**Text to read:**

I shoot them every opportunity I get, also call for them and trap some.....I still think I would rather have a coyote on my property than a trespasser!

o8ezIuX.jpg
 
I don't know if they can truly be controlled but it sure doesn't hurt to kill every one you see.
I shoot them every opportunity I get, also call for them and trap some.....I still think I would rather have a coyote on my property than a trespasser!

o8ezIuX.jpg
Yotes are easier to dispose of than trespassers....
 
When we had $25 coons, $50 yotes, and $125 cats - we also had turkeys, quail, and rabbits.
I miss those days!
 
Yotes are easier to dispose of than trespassers....

Aint that the truth!

I had a bunch of low life road hunters push through my little woods a few weeks ago. Buddy called me and I went right out calling the warden as I drove, I got there just as they were coming out, three guys walking out of woods and six trucks parked on road two sides...I went flat out nuclear! Every other word I said was F**K... I was so pissed I couldn't even form a complete sentence, warden got there two minutes after I did and told me to leave, I did cussing the low lifes the whole time.
Warden called me an hour later telling me three of them were ticketed, there was snow on the ground showing everything the property is well posted and there was no way for them to lie their way out of it. In Ohio it is a $500 fine first time offence and they didn't get whatever deer they were chasing either.

Yes...I would much rather have a yote on the farm much easier to deal with and at least they are a part of nature!

**Given information:**
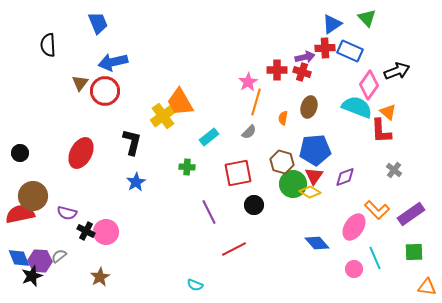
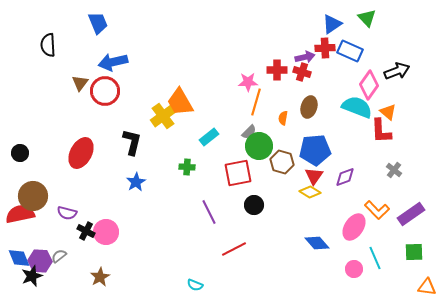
pink star at (248, 82): rotated 30 degrees clockwise
green circle at (293, 184): moved 34 px left, 38 px up
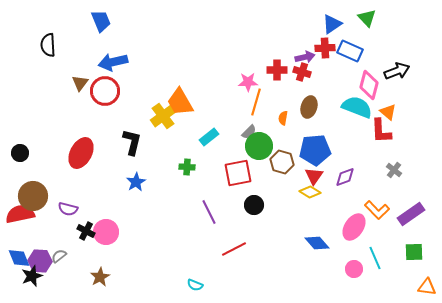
blue trapezoid at (98, 23): moved 3 px right, 2 px up
pink diamond at (369, 85): rotated 20 degrees counterclockwise
purple semicircle at (67, 213): moved 1 px right, 4 px up
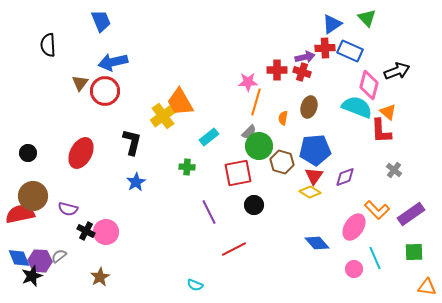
black circle at (20, 153): moved 8 px right
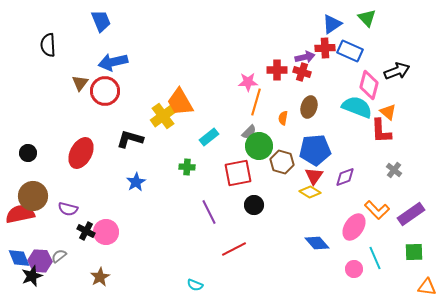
black L-shape at (132, 142): moved 2 px left, 3 px up; rotated 88 degrees counterclockwise
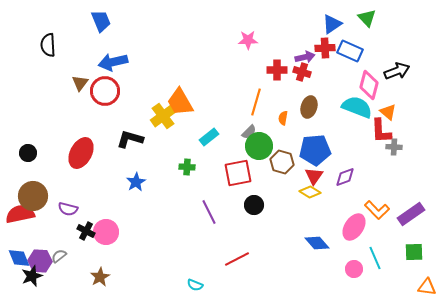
pink star at (248, 82): moved 42 px up
gray cross at (394, 170): moved 23 px up; rotated 35 degrees counterclockwise
red line at (234, 249): moved 3 px right, 10 px down
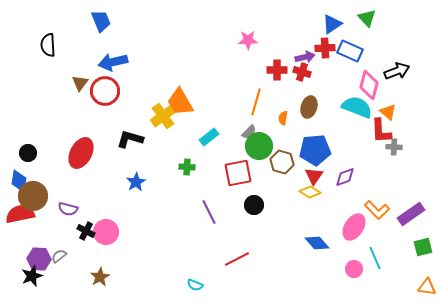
green square at (414, 252): moved 9 px right, 5 px up; rotated 12 degrees counterclockwise
blue diamond at (19, 258): moved 77 px up; rotated 30 degrees clockwise
purple hexagon at (40, 261): moved 1 px left, 2 px up
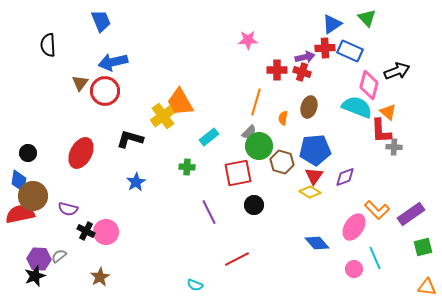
black star at (32, 276): moved 3 px right
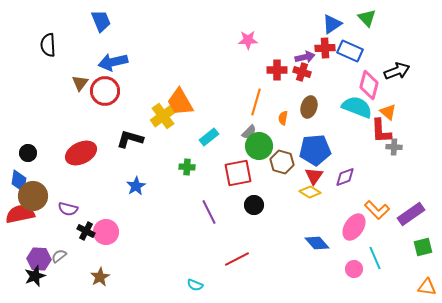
red ellipse at (81, 153): rotated 36 degrees clockwise
blue star at (136, 182): moved 4 px down
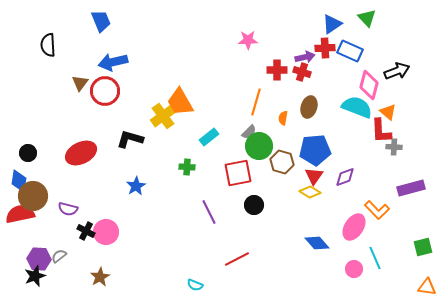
purple rectangle at (411, 214): moved 26 px up; rotated 20 degrees clockwise
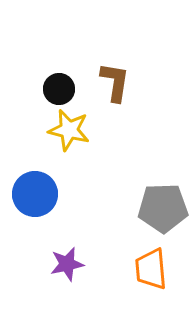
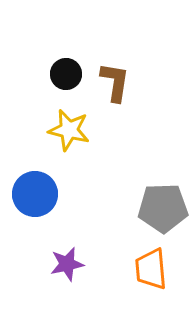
black circle: moved 7 px right, 15 px up
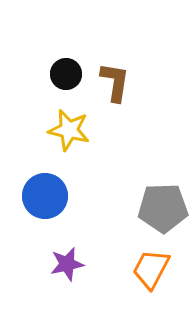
blue circle: moved 10 px right, 2 px down
orange trapezoid: rotated 33 degrees clockwise
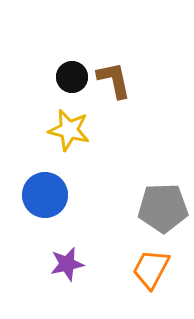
black circle: moved 6 px right, 3 px down
brown L-shape: moved 1 px left, 2 px up; rotated 21 degrees counterclockwise
blue circle: moved 1 px up
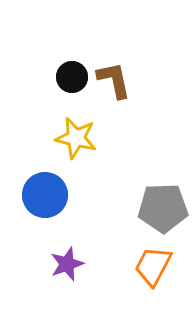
yellow star: moved 7 px right, 8 px down
purple star: rotated 8 degrees counterclockwise
orange trapezoid: moved 2 px right, 3 px up
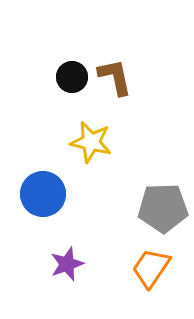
brown L-shape: moved 1 px right, 3 px up
yellow star: moved 15 px right, 4 px down
blue circle: moved 2 px left, 1 px up
orange trapezoid: moved 2 px left, 2 px down; rotated 6 degrees clockwise
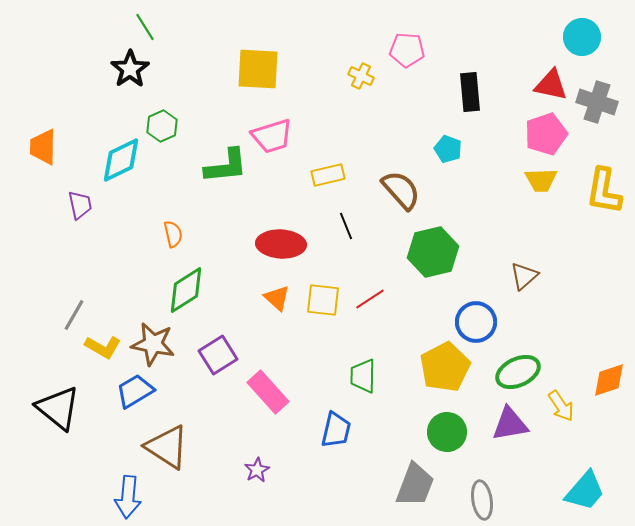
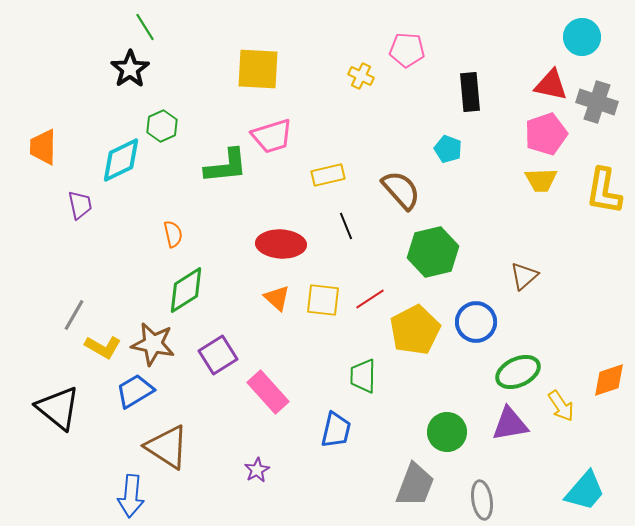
yellow pentagon at (445, 367): moved 30 px left, 37 px up
blue arrow at (128, 497): moved 3 px right, 1 px up
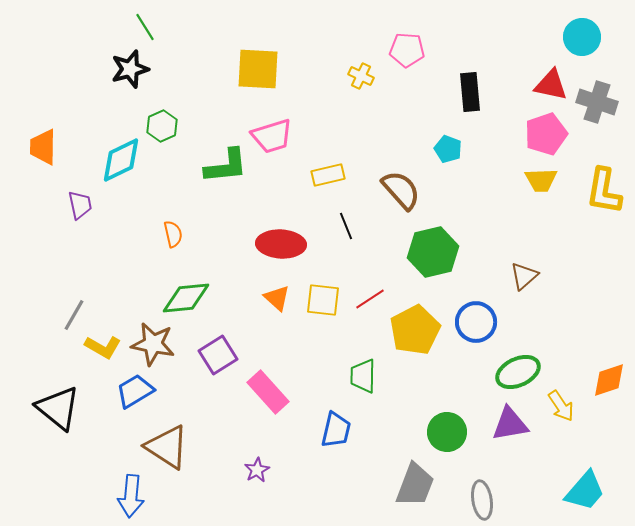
black star at (130, 69): rotated 18 degrees clockwise
green diamond at (186, 290): moved 8 px down; rotated 27 degrees clockwise
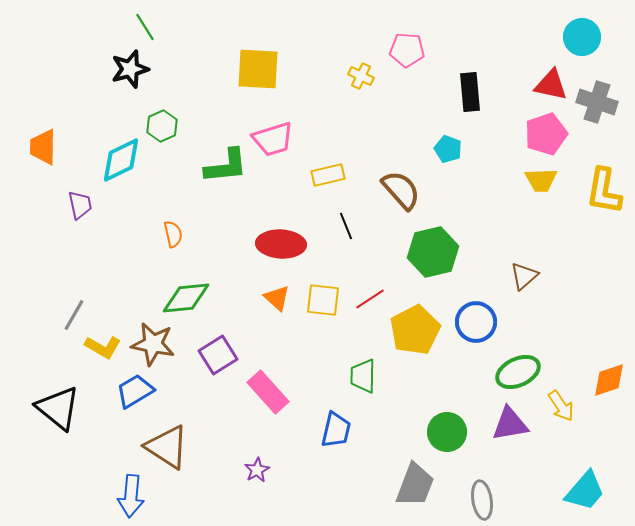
pink trapezoid at (272, 136): moved 1 px right, 3 px down
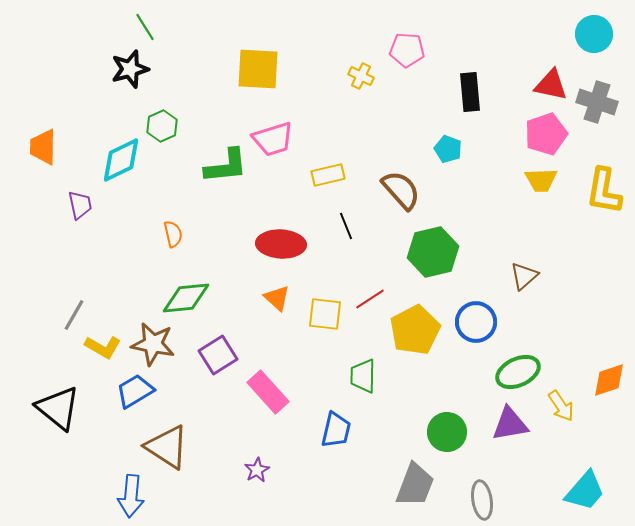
cyan circle at (582, 37): moved 12 px right, 3 px up
yellow square at (323, 300): moved 2 px right, 14 px down
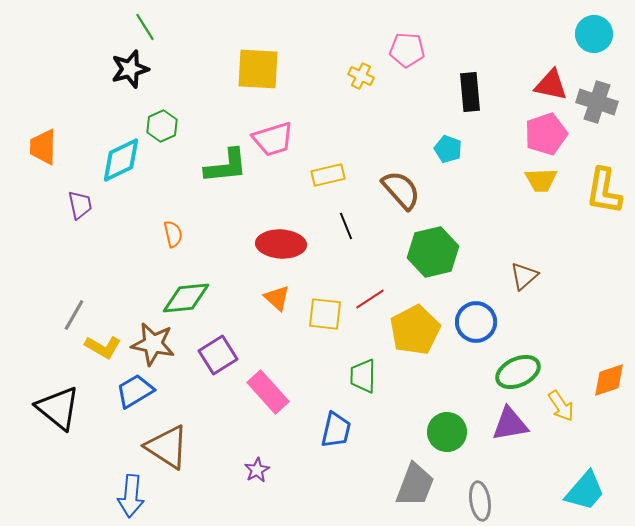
gray ellipse at (482, 500): moved 2 px left, 1 px down
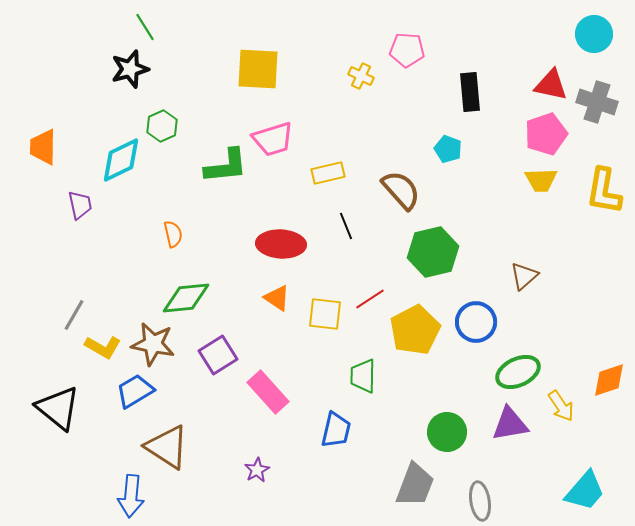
yellow rectangle at (328, 175): moved 2 px up
orange triangle at (277, 298): rotated 8 degrees counterclockwise
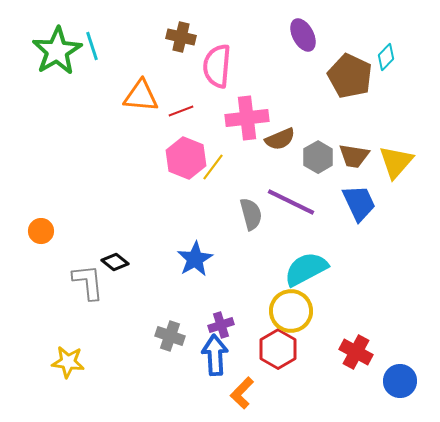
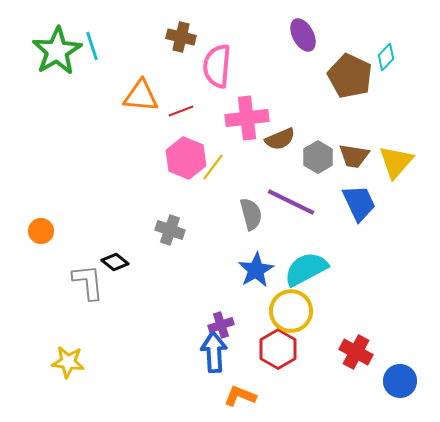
blue star: moved 61 px right, 11 px down
gray cross: moved 106 px up
blue arrow: moved 1 px left, 3 px up
orange L-shape: moved 2 px left, 3 px down; rotated 68 degrees clockwise
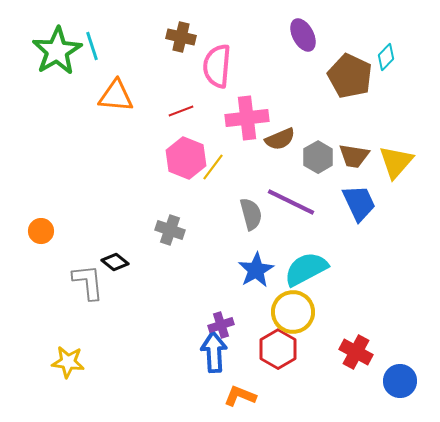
orange triangle: moved 25 px left
yellow circle: moved 2 px right, 1 px down
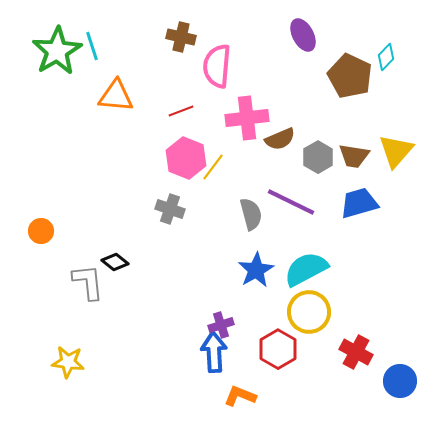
yellow triangle: moved 11 px up
blue trapezoid: rotated 81 degrees counterclockwise
gray cross: moved 21 px up
yellow circle: moved 16 px right
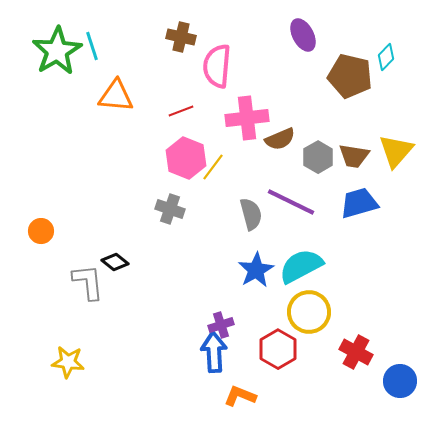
brown pentagon: rotated 12 degrees counterclockwise
cyan semicircle: moved 5 px left, 3 px up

**What you should do:**
Reproduce the passage from the coyote and trespasser thread above, starting at the words "I miss those" and stopping after "the whole time.".

**Task response:**
I miss those days!
 
Yotes are easier to dispose of than trespassers....

Aint that the truth!

I had a bunch of low life road hunters push through my little woods a few weeks ago. Buddy called me and I went right out calling the warden as I drove, I got there just as they were coming out, three guys walking out of woods and six trucks parked on road two sides...I went flat out nuclear! Every other word I said was F**K... I was so pissed I couldn't even form a complete sentence, warden got there two minutes after I did and told me to leave, I did cussing the low lifes the whole time.